WHAT IS NEEDED:
Write out every line below with no difference at all.

◆ ◆ ◆ ◆ ◆ ◆ ◆

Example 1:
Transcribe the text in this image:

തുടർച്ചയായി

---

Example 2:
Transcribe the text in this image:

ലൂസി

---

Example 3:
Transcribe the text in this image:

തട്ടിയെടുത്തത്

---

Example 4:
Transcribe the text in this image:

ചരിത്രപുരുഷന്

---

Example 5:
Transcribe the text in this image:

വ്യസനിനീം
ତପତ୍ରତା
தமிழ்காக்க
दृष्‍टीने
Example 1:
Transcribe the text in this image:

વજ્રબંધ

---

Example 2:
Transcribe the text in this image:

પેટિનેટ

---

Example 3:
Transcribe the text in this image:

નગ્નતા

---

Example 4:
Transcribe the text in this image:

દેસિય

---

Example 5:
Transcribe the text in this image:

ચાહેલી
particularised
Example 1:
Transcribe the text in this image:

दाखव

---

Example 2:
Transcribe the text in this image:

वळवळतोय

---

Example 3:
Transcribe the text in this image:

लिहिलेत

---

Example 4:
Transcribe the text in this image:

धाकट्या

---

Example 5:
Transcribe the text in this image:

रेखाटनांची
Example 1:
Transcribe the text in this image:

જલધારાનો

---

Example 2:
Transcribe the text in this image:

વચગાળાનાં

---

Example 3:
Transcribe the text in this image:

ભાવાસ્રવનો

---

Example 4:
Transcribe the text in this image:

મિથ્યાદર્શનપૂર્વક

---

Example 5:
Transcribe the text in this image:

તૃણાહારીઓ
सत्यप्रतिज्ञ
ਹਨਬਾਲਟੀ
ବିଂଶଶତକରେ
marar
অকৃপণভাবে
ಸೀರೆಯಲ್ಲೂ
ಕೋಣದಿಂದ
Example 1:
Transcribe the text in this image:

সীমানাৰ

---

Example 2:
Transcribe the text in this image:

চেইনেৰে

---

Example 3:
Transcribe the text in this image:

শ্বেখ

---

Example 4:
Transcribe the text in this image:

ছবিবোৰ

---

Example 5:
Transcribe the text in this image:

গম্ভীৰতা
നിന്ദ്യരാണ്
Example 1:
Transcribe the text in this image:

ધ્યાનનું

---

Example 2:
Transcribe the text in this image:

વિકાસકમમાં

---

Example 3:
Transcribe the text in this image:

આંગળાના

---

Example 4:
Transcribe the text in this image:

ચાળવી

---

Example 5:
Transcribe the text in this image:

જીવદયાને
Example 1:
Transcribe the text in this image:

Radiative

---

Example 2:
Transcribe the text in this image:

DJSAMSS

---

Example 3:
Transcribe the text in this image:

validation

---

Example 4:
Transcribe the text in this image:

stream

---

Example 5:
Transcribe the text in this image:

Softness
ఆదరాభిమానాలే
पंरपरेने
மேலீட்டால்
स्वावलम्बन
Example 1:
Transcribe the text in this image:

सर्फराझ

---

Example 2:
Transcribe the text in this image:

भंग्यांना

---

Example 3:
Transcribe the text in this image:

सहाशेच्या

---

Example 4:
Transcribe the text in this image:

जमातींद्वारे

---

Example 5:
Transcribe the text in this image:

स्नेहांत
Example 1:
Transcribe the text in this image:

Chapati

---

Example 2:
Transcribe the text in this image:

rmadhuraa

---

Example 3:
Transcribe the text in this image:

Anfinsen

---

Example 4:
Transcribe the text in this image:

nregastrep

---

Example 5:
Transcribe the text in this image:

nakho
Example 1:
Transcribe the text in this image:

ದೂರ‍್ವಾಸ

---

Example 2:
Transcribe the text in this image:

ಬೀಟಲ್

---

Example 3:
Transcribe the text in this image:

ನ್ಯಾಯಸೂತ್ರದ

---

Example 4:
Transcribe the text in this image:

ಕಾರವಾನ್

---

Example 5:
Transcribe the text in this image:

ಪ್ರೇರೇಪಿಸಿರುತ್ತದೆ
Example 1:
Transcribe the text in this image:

◆ ◆ ◆ ◆ ◆ ◆ ◆

RESPONSE TO THIS TASK:
Example 1:
Transcribe the text in this image:

തുടർച്ചയായി

---

Example 2:
Transcribe the text in this image:

ലൂസി

---

Example 3:
Transcribe the text in this image:

തട്ടിയെടുത്തത്

---

Example 4:
Transcribe the text in this image:

ചരിത്രപുരുഷന്

---

Example 5:
Transcribe the text in this image:

വ്യസനിനീം
ତପତ୍ରତା
தமிழ்காக்க
दृष्‍टीने
Example 1:
Transcribe the text in this image:

વજ્રબંધ

---

Example 2:
Transcribe the text in this image:

પેટિનેટ

---

Example 3:
Transcribe the text in this image:

નગ્નતા

---

Example 4:
Transcribe the text in this image:

દેસિય

---

Example 5:
Transcribe the text in this image:

ચાહેલી
particularised
Example 1:
Transcribe the text in this image:

दाखव

---

Example 2:
Transcribe the text in this image:

वळवळतोय

---

Example 3:
Transcribe the text in this image:

लिहिलेत

---

Example 4:
Transcribe the text in this image:

धाकट्या

---

Example 5:
Transcribe the text in this image:

रेखाटनांची
Example 1:
Transcribe the text in this image:

જલધારાનો

---

Example 2:
Transcribe the text in this image:

વચગાળાનાં

---

Example 3:
Transcribe the text in this image:

ભાવાસ્રવનો

---

Example 4:
Transcribe the text in this image:

મિથ્યાદર્શનપૂર્વક

---

Example 5:
Transcribe the text in this image:

તૃણાહારીઓ
सत्यप्रतिज्ञ
ਹਨਬਾਲਟੀ
ବିଂଶଶତକରେ
marar
অকৃপণভাবে
ಸೀರೆಯಲ್ಲೂ
ಕೋಣದಿಂದ
Example 1:
Transcribe the text in this image:

সীমানাৰ

---

Example 2:
Transcribe the text in this image:

চেইনেৰে

---

Example 3:
Transcribe the text in this image:

শ্বেখ

---

Example 4:
Transcribe the text in this image:

ছবিবোৰ

---

Example 5:
Transcribe the text in this image:

গম্ভীৰতা
നിന്ദ്യരാണ്
Example 1:
Transcribe the text in this image:

ધ્યાનનું

---

Example 2:
Transcribe the text in this image:

વિકાસકમમાં

---

Example 3:
Transcribe the text in this image:

આંગળાના

---

Example 4:
Transcribe the text in this image:

ચાળવી

---

Example 5:
Transcribe the text in this image:

જીવદયાને
Example 1:
Transcribe the text in this image:

Radiative

---

Example 2:
Transcribe the text in this image:

DJSAMSS

---

Example 3:
Transcribe the text in this image:

validation

---

Example 4:
Transcribe the text in this image:

stream

---

Example 5:
Transcribe the text in this image:

Softness
ఆదరాభిమానాలే
पंरपरेने
மேலீட்டால்
स्वावलम्बन
Example 1:
Transcribe the text in this image:

सर्फराझ

---

Example 2:
Transcribe the text in this image:

भंग्यांना

---

Example 3:
Transcribe the text in this image:

सहाशेच्या

---

Example 4:
Transcribe the text in this image:

जमातींद्वारे

---

Example 5:
Transcribe the text in this image:

स्नेहांत
Example 1:
Transcribe the text in this image:

Chapati

---

Example 2:
Transcribe the text in this image:

rmadhuraa

---

Example 3:
Transcribe the text in this image:

Anfinsen

---

Example 4:
Transcribe the text in this image:

nregastrep

---

Example 5:
Transcribe the text in this image:

nakho
Example 1:
Transcribe the text in this image:

ದೂರ‍್ವಾಸ

---

Example 2:
Transcribe the text in this image:

ಬೀಟಲ್

---

Example 3:
Transcribe the text in this image:

ನ್ಯಾಯಸೂತ್ರದ

---

Example 4:
Transcribe the text in this image:

ಕಾರವಾನ್

---

Example 5:
Transcribe the text in this image:

ಪ್ರೇರೇಪಿಸಿರುತ್ತದೆ
Example 1:
Transcribe the text in this image:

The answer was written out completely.